The electromagnetic (EM) two-dimensional non-dispersive Transverse Magnetic (TM) DGM-FBTS is compared to Frequency Domain (FD) imaging algorithms for synthetic and experimental imaging targets in terms of computational cost, the quality of results, and robustness. For the first time, a direct comparison of TD and single-frequency FD MWI, DGM-Contrast Source Inversion (CSI) and DGM-Gauss Newton Inversion (GNI) schemes are used as the FD counterparts, all implemented in Matlab. For experimental data, the DGM-FBTS algorithm shows a robust noise performance, generating higher-resolution results than the two FD methods.
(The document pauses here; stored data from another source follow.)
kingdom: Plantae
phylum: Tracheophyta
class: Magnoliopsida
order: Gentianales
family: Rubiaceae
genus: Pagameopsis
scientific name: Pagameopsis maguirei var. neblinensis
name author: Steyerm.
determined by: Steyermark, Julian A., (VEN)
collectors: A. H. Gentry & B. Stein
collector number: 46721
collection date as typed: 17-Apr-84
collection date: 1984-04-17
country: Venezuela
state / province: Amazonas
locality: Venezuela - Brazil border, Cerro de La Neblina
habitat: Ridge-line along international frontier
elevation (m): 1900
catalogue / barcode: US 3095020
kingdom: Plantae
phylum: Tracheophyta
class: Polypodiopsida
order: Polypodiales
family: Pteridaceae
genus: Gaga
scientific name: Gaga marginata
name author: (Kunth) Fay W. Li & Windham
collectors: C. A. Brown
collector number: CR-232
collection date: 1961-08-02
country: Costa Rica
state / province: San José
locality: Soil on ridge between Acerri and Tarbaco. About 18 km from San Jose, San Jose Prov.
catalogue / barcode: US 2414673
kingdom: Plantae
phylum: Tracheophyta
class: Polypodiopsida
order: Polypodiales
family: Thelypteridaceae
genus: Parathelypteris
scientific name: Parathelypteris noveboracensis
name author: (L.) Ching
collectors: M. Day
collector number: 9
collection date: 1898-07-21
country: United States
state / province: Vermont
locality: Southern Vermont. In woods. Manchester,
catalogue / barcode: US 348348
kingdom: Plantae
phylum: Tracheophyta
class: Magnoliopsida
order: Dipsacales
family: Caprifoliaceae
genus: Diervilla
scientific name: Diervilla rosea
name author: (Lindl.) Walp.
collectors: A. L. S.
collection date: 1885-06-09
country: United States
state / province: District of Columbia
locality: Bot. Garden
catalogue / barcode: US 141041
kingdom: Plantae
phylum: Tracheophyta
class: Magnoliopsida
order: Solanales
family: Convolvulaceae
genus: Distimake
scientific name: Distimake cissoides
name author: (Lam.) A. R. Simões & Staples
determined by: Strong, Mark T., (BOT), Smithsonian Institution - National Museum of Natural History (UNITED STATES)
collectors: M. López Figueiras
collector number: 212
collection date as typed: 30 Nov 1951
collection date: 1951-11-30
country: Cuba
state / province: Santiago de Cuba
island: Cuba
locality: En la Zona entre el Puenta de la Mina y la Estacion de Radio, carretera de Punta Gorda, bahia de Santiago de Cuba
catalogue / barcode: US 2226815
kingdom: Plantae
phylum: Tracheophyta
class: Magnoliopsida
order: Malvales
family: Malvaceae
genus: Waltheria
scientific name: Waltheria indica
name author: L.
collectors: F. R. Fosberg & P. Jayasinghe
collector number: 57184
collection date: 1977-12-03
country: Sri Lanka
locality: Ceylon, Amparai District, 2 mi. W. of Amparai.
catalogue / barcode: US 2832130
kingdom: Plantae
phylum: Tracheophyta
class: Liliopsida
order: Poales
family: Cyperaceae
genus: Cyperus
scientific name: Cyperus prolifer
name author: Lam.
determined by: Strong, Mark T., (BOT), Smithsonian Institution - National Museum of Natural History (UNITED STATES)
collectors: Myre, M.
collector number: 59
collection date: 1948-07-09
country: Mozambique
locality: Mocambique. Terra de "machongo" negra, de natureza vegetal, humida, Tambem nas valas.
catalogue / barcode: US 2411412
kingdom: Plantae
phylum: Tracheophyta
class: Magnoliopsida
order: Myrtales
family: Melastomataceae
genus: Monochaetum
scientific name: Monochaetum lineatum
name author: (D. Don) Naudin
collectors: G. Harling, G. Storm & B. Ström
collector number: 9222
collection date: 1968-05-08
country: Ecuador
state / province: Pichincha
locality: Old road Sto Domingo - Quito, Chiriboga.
The DGM-FBTS formulation is also modified for quantitative ultrasound imaging with preliminary results presented, as a foundation for future experimental work in this area. This ultrasound imaging technique is validated briefly in this work, and it shows to be promising in quantitative wavefield imaging.

Finally, a novel development and investigation of quantitative hybrid time- and frequency-domain techniques is presented, focusing on enhancing the performance of both FD and TD schemes by improving the inversion speed and image resolution, respectively. These hybrid schemes are tested/validated on experimental data to study their accuracy in the presence of measurement noise and system modeling error. These results show improvement of image resolution compared to stand-alone FD algorithms (especially for complicated targets) and improvement in computational time by an average of 44% compared to stand-alone TD algorithm.